= Philoi =

Ancient Greek social role

Philoi (φίλοι; φίλος philos) is a word that roughly translates to 'friends'. This type of friendship is based on the characteristically Greek value for reciprocity as opposed to a friendship that exists as an end to itself.

== Characteristics ==

=== Reciprocity ===
There is no exact translation for philoi other than the word 'friend' (separate from xenoi, or 'guest-friends', often used to describe a stranger one is kind or respectful to). The meaning of the word philoi is deeply rooted in the concept of reciprocity; encompassing the exchange of favors and support, in addition to a profound sense of duty to each other. Philoi typically encompassed family members foremost, with the addition of friends or members of society with whom obligations, loyalty or other established ties existed.

== Greek value-system ==
Within the Greek value-system there was an explicit distinction between friends (philoi) and enemies (echthroi), and further, a prevalent and constant awareness of both how to treat and one can expect to be treated by each. In fact, every member of society could be classified into three distinct groups: philoi, people one owed obligations to and from whom favors were returned, echthroi, those to whom one was hostile and from whom they expected hostility, and medeteroi, outsiders who fall under neither category and to whom no one owed anything.
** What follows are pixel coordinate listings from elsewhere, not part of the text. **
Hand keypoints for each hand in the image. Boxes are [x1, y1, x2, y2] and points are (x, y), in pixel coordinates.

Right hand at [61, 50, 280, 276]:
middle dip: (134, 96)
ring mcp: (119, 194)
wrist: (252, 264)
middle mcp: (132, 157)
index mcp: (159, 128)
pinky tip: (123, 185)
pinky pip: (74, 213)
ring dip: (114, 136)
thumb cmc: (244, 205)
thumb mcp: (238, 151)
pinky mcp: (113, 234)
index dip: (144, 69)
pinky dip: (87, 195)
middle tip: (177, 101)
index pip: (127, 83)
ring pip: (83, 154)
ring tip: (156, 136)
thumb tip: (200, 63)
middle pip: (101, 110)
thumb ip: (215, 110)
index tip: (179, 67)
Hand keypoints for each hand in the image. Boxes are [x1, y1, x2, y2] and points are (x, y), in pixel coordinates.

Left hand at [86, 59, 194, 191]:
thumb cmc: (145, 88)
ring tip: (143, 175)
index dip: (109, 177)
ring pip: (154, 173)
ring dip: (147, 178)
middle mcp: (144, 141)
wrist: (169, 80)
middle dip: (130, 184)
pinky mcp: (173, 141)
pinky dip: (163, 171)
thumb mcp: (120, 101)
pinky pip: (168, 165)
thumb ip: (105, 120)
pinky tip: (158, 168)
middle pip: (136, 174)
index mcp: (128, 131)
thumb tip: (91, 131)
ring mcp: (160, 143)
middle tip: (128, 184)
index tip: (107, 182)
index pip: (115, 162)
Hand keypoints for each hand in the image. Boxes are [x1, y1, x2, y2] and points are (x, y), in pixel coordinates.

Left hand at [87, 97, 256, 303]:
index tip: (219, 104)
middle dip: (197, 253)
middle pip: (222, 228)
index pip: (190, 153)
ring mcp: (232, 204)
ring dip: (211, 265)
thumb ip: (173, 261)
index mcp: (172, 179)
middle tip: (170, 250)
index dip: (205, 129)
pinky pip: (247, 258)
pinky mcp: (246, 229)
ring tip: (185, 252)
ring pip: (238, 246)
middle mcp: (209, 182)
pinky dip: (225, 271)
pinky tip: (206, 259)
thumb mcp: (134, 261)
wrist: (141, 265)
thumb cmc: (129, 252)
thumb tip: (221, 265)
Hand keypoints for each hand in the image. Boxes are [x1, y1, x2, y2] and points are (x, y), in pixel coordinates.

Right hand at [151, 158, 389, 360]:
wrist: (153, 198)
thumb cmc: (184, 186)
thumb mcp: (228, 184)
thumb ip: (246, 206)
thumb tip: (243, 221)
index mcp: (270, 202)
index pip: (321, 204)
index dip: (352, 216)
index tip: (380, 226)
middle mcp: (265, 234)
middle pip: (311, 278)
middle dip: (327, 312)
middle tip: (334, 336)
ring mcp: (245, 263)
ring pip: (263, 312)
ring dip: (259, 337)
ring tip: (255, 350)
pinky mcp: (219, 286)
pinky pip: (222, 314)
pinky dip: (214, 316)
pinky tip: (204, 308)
Such classifications are rooted in a fundamental belief in the principle of reciprocity, which continually reinforced that the man's duty was to aid his friends and to inflict damage onto his enemies. Further, there was great pride associated with not only helping philoi but also in harming one's echthroi, and the importance of fulfilling these two duties to upload an overarching, strict friend-enemy dichotomy is manifested in a variety of other aspects in Greek life, including literature, theatre and in court.

== Philoi in court ==
The importance of the philoi's role, in particular within a larger cultural system that polarizes the philoi and echthroi, is evident in trial processes in Ancient Greek courts. Trials sought to establish a winning and losing party instead of necessarily achieving a balanced, even-handed verdict. Contributing to this was the importance of witnesses in the Athenian courts despite never being cross-examined. Witnesses were oftentimes chosen not by who would be the most impartial, but instead close philoi of those involved. Thus, the average Athenian man's dependence on his philoi permeated even trial proceedings and outcomes, and as described by Isaeus in On the Estate of Pyrrhos: "You all know that when we are acting without concealment and need witnesses, we normally make use of our close relatives and intimate friends as witnesses of such actions."

== Women ==
With the exception of festivals, women had limited roles outside of the home and therefore had finite opportunities to cultivate reciprocal relationships with their philoi and echthroi in the same way men in Greece did. As a result, the woman's philoi consisted solely of those in her own home.

== In literature ==
The practice of reciprocal obligation amongst philoi and overarching strict friend-enemy dichotomy characteristic of Greek value-systems manifest themselves in Homeric heroes such as Agamemnon and Achilles in Homer's Iliad. The prevalence of warfare in which heroes compete against each other to prove their superiority evidences this dichotomy; that there must be two explicit opposing sides, and both parties must act in accordance to their duty to harm one another, typically in a public display.

== In philosophy ==
This definition of philoi is cemented in and often discussed in various philosophical works from this time too, and in particular those of Aristotle. In Nicomachean Ethics, Aristotle writes that "to be friends, then, they must be mutually recognized as bearing goodwill and wishing well to each other," indicating that a philoi is characterized by not necessarily fondness for someone, but a concern for one another that is assuredly reciprocated. He explains that people inherently are fond of those who treat them well or who they believe have the intention, and further, that people usually love those who hate the same people they do, hence the need for philoi on your side, as opposed to the echthroi's side, who will defend you. Aristotle writes that "friendship is likened to one's love for oneself" but that philoi nonetheless exist "for the sake of some use to be made of him," so they appear to serve both self-serving and altruistic intentions.

== Macedonia ==
In ancient Macedonia, philoi was a title to the royal friends, advisors of the king (basileus). They were the personal choice of the king and they might have come from anywhere in the Greek world. The title became common among the Hellenistic kingdoms after Alexander the Great's empire was partitioned to be ruled by the diadochi. In the Seleucid Empire a number of ranks can be traced; Protoi Philoi, First Friends and Timomenoi Philoi, Honoured Friends organized in various orders. In inscriptions the phrase the King, his Friends and the army signifies their important role. Still, "friend" appeared to be the lowest rank of nobility in the Seleucid and Ptolemaic aristocracies; while an important honor, it could be handed out more freely to the king's supporters, including non-Greeks unlikely to be given a higher rank.